“One of the most hateful and gloomy records Norway has spawned,” “a twisted remedy for joy and must have for black metal enthusiasts.” Seems the promo gods are oozing praise like a big fat weepy festering boil for this little super-group of ex-Gorgoroth, 1349, Koldbrann, Fortíd and Nidingr members! Way back when, I discovered Den Saakaldte was headed up by none other than Kvarforth of Swedish Shining fame. It prompted me to pick up Ol, Morke Og Depresjon and All Hail Pessimism and while not being Kvarforth’s most enthralling work, the momentary jazzy and classical interludes and Kvarforth’s wrenching gurgles were enough to keep me engaged. Fast forward five years on and if I’m to believe everything I’ve read, Den Saakaldte have stepped out of the hulking, depressive shadows of the Swedes, they’ve honed their sound considerably and they’re sporting a new ghoul up front. Let’s see if Kapittel II: Faen i Helvete can deliver the same sting as my trusty cat o’ nine tails!

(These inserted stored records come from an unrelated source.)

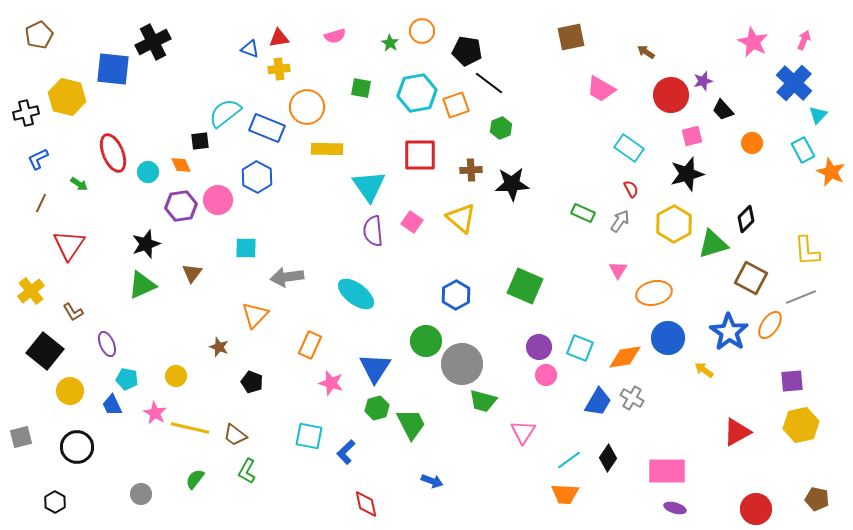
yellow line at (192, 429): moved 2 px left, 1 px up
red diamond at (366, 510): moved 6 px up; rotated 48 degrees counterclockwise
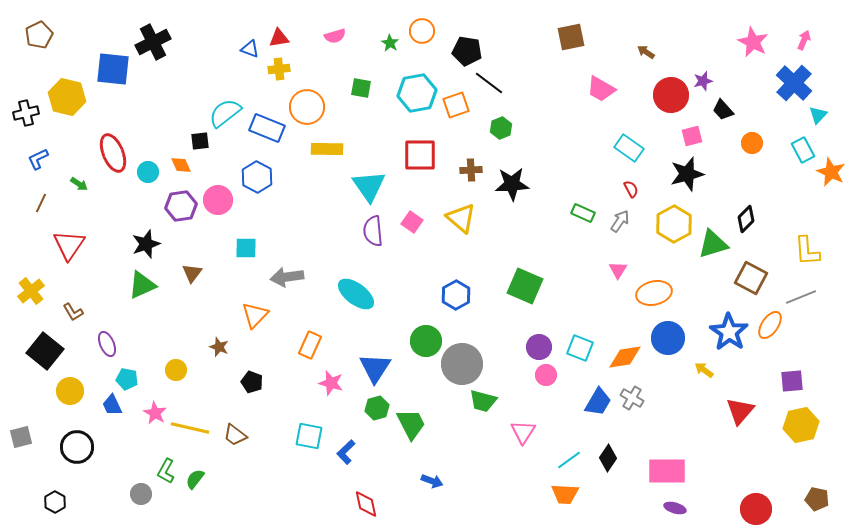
yellow circle at (176, 376): moved 6 px up
red triangle at (737, 432): moved 3 px right, 21 px up; rotated 20 degrees counterclockwise
green L-shape at (247, 471): moved 81 px left
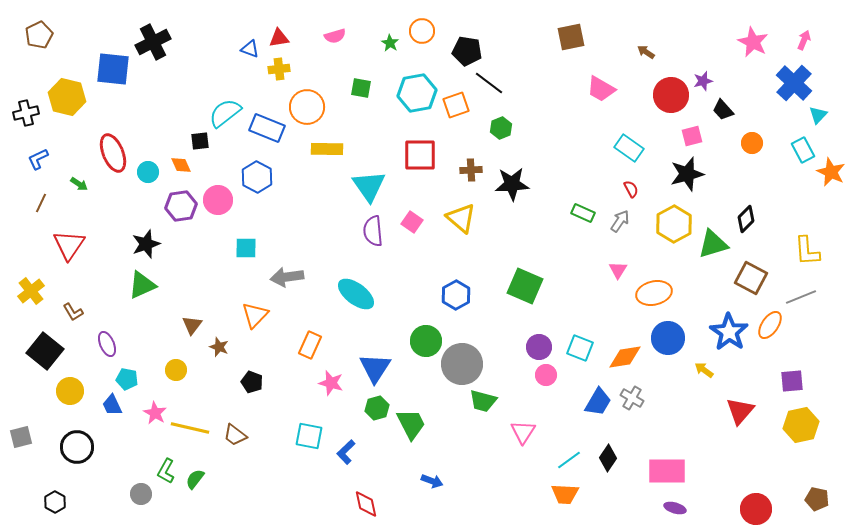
brown triangle at (192, 273): moved 52 px down
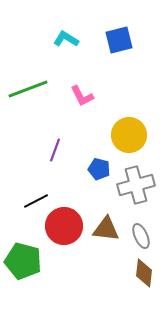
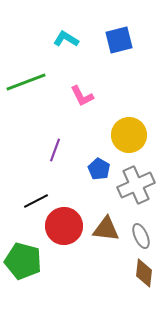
green line: moved 2 px left, 7 px up
blue pentagon: rotated 15 degrees clockwise
gray cross: rotated 9 degrees counterclockwise
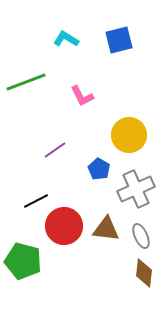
purple line: rotated 35 degrees clockwise
gray cross: moved 4 px down
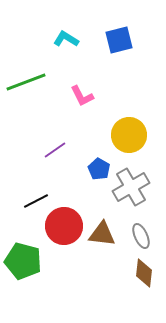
gray cross: moved 5 px left, 2 px up; rotated 6 degrees counterclockwise
brown triangle: moved 4 px left, 5 px down
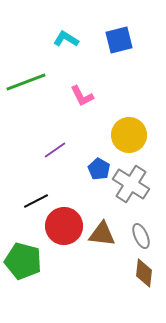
gray cross: moved 3 px up; rotated 27 degrees counterclockwise
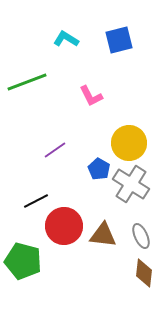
green line: moved 1 px right
pink L-shape: moved 9 px right
yellow circle: moved 8 px down
brown triangle: moved 1 px right, 1 px down
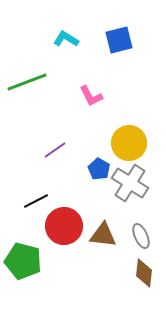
gray cross: moved 1 px left, 1 px up
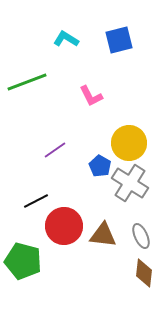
blue pentagon: moved 1 px right, 3 px up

Modernized balls-to-the-wall, fuzzed out black metal reminiscent of the style of Gorgoroth and old-Darkthrone aptly describes opening track “Din Siste Dag.” Einar “Eldur” Thorber (Curse, Fortíd, Potentiam and ex-Thule) has taken over vocal duties from Kvarforth and though he tries to kick out the same theatrics as his predecessor, he falls short with the mucky mix hiding the range and depth of his grunts and animalistic gurgles and only a few of his strangled cleans escape the trap from time to time. After a brief moment of what almost sounds like you’re cornered on the side of a mountain with a flock of sheep, “Forbanna Idioter” goes on to deliver much of what was delivered earlier. It feels as though the wolves are nipping at your heels for a few brief moments early on in the track, but the dreaded desperation is brief and quickly forgotten as the track gallops on frantically and without further distinction until the 7-minute mark.

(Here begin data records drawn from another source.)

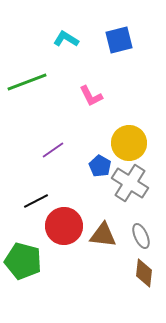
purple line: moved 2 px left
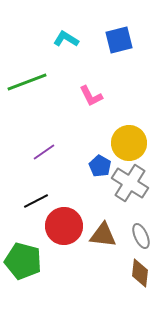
purple line: moved 9 px left, 2 px down
brown diamond: moved 4 px left
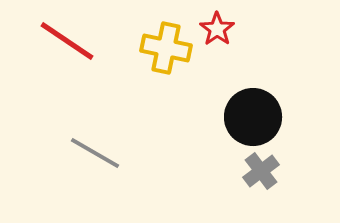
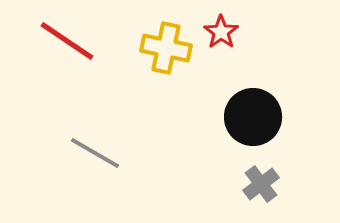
red star: moved 4 px right, 3 px down
gray cross: moved 13 px down
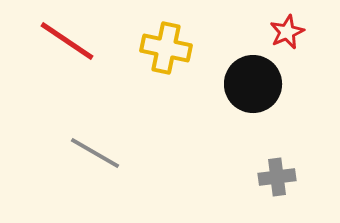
red star: moved 66 px right; rotated 12 degrees clockwise
black circle: moved 33 px up
gray cross: moved 16 px right, 7 px up; rotated 30 degrees clockwise
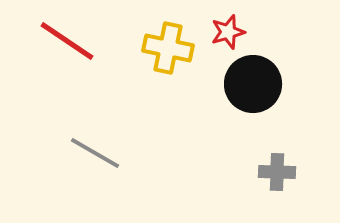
red star: moved 59 px left; rotated 8 degrees clockwise
yellow cross: moved 2 px right
gray cross: moved 5 px up; rotated 9 degrees clockwise
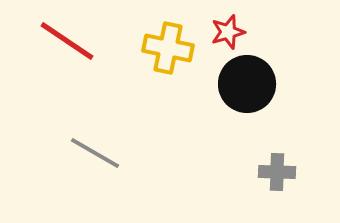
black circle: moved 6 px left
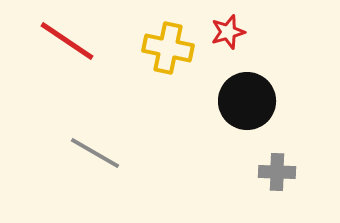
black circle: moved 17 px down
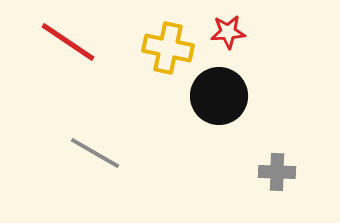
red star: rotated 12 degrees clockwise
red line: moved 1 px right, 1 px down
black circle: moved 28 px left, 5 px up
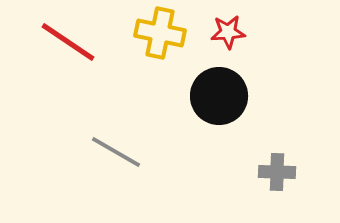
yellow cross: moved 8 px left, 15 px up
gray line: moved 21 px right, 1 px up
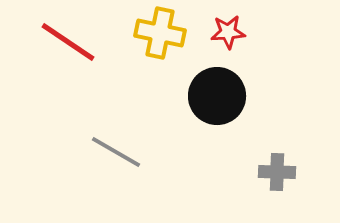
black circle: moved 2 px left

Creepy opening and balls-to-the-wall is Den Saakaldte‘s recipe for destruction. Tybald’s (Curse, Fortíd, ex-13 Candles, ex-Pantheon I and ex-Sarkom) blasting gets the job done, but other than that, nothing whacks you up-side the head as being specifically technical, stand-out or interesting with regards his fills – he’s present and I suppose that counts for something. Sykelig (ex-a bunch of bands) and Tjalve (Pantheon I and ex-1349) riff up a storm that’s mostly forgettable and been done by countless bands before Den Saakaldte. Early on in “Du Selvproklamerte Misjonaer,” “Som Et Arr På Sjelen” and around the mid point of “Endelost Ode”), Sykelig and Tjalve dig up Utter Hell and thrash-tasticness that smacks of Infernö-worship [Damn, I love that album so much. – Steel Druhm]. The thrashy, dippy mile-a-minute contrast makes the doom-laden interludes and Thorber’s torment seem that much darker and less easy to swallow, more of this irrationality would have made the monotony far less smarting.

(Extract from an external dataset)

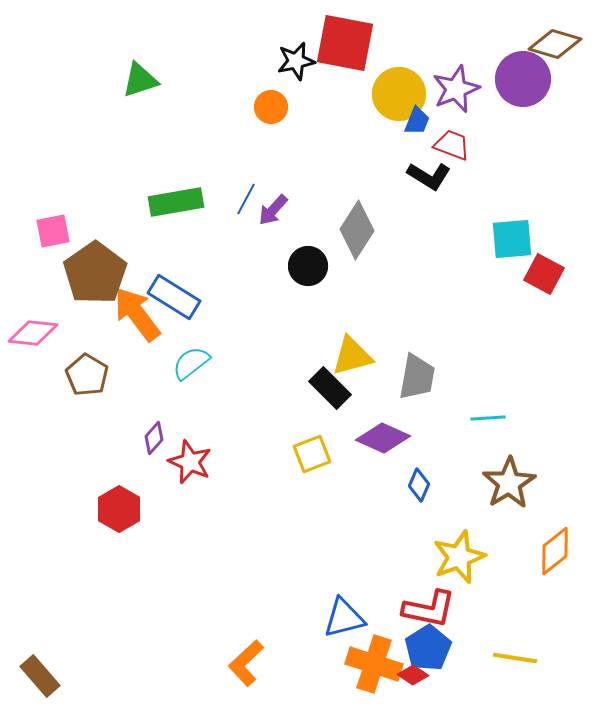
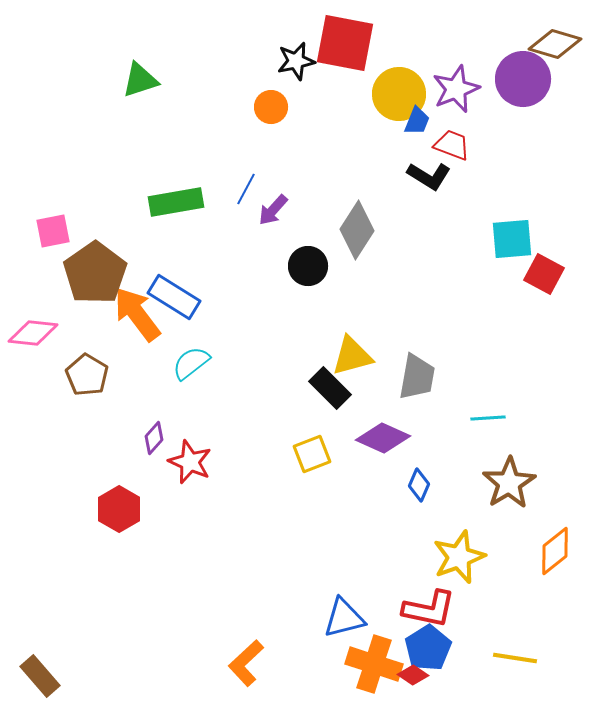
blue line at (246, 199): moved 10 px up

Discounting Den Saakaldte‘s slew of splits and EPs (which I’ve not heard), the production on their earlier releases focussed more on the sharpness of Kvarforth’s vocals and on the various musical highlights scattered here and there. This has not been carried through into Faen i Helvete, with Strand Studio (Chrome Division, The Wretched End, Susperia and In Vain) responsible for the mix, engineering and mastering. Bringing Tybald’s horse slurr out front would have done good to break through the murk and have the tracks hit harder with the old grey matter.
As with Ol, Morke Og Depresjon and All Hail Pessimism there are a few good tracks here that will prompt me to spin the album again as background noise – “Du Selvproklamerte misjonaer,” “Endelost Ode” and “Som Et Arr På Sjelen” immediately coming to mind. Despite Faen i Helvete being considerably shorter than All Hail Pessimism, it feels overly long and draggy once you’re past the good stuff. Let’s be honest here folks, I’ve certainly heard more gloomy releases out of Norway and for the most part this is just faceless, been-done-before black metal, and that’s hardly a must have.